COMPARATIVE ASSESSMENT OF VARIOUS ARTIFICIAL NEURAL NETWORK TECHNIQUES FOR ESTIMATING THE SAFETY FACTOR OF ROAD EMBANKMENTS
Keywords:Artificial neural networks, Safety-factor, Road embankments, Feedforward back-propagation, Cascade forward neural networks, General regression neural network
The slope-stability analysis is one of the most important parameters for ensuring a safe design of road embankments. Currently, various traditional approaches to computing this variable can be seen in the literature. Among them, the finite element method is considered an accurate way to define the safety factor of road embankments. Previous research has investigated the capability of artificial neural networks for rapid safety-factor estimation to overcome the long process of modeling and calculations required in the aforementioned approach. However, most of these studies have focused on a single type of neural network and did not investigate the capabilities of other approaches. Therefore, this study is intended to evaluate the performance of various artificial neural network techniques in predicting the safety factor of road embankments.
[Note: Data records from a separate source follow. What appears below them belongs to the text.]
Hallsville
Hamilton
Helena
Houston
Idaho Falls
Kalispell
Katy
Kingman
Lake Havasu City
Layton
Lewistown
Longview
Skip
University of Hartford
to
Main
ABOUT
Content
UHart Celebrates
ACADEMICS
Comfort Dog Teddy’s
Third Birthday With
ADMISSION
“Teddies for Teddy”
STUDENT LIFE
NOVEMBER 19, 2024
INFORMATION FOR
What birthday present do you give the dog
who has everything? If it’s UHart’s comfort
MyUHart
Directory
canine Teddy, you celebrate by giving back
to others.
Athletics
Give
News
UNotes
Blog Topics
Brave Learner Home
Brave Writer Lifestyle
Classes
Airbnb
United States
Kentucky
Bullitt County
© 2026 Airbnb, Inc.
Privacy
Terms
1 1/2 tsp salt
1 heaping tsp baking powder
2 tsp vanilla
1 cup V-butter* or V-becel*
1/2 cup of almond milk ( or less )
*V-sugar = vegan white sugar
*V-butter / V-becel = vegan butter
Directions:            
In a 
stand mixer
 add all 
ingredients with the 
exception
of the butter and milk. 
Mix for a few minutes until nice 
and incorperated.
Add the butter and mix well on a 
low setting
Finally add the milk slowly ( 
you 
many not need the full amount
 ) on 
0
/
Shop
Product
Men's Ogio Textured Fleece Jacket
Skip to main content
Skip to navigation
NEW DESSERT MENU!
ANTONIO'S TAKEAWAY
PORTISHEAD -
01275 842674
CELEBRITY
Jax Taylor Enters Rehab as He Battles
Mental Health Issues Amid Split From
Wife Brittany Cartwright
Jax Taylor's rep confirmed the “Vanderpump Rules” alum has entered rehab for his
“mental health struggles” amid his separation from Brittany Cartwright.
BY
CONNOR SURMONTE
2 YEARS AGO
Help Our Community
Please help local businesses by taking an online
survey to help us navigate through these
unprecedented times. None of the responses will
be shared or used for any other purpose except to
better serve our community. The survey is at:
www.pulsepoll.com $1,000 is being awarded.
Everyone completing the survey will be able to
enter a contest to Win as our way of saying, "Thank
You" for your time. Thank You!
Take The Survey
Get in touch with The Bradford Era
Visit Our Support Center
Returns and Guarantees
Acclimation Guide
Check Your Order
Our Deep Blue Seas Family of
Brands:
Within this context, the feed-forward back-propagation, cascade forward neural networks, and general regression neural network results will be compared and benchmarked against various methods used to predict this parameter. Moreover, it is intended to report the influence of neural network architecture on the accuracy of the estimation. Generally, the study results have shown that an artificial neural network provides a rapid and accurate method for calculating road embankments' safety factors. Besides, the best neural network model achieved a coefficient of determination of about 0.91 and a root mean square error of 0.236, which proves the efficiency of this technique. Moreover, the reliability assessment by comparing the neural network models against the traditional methods has shown that they provide better agreement with the finite element technique.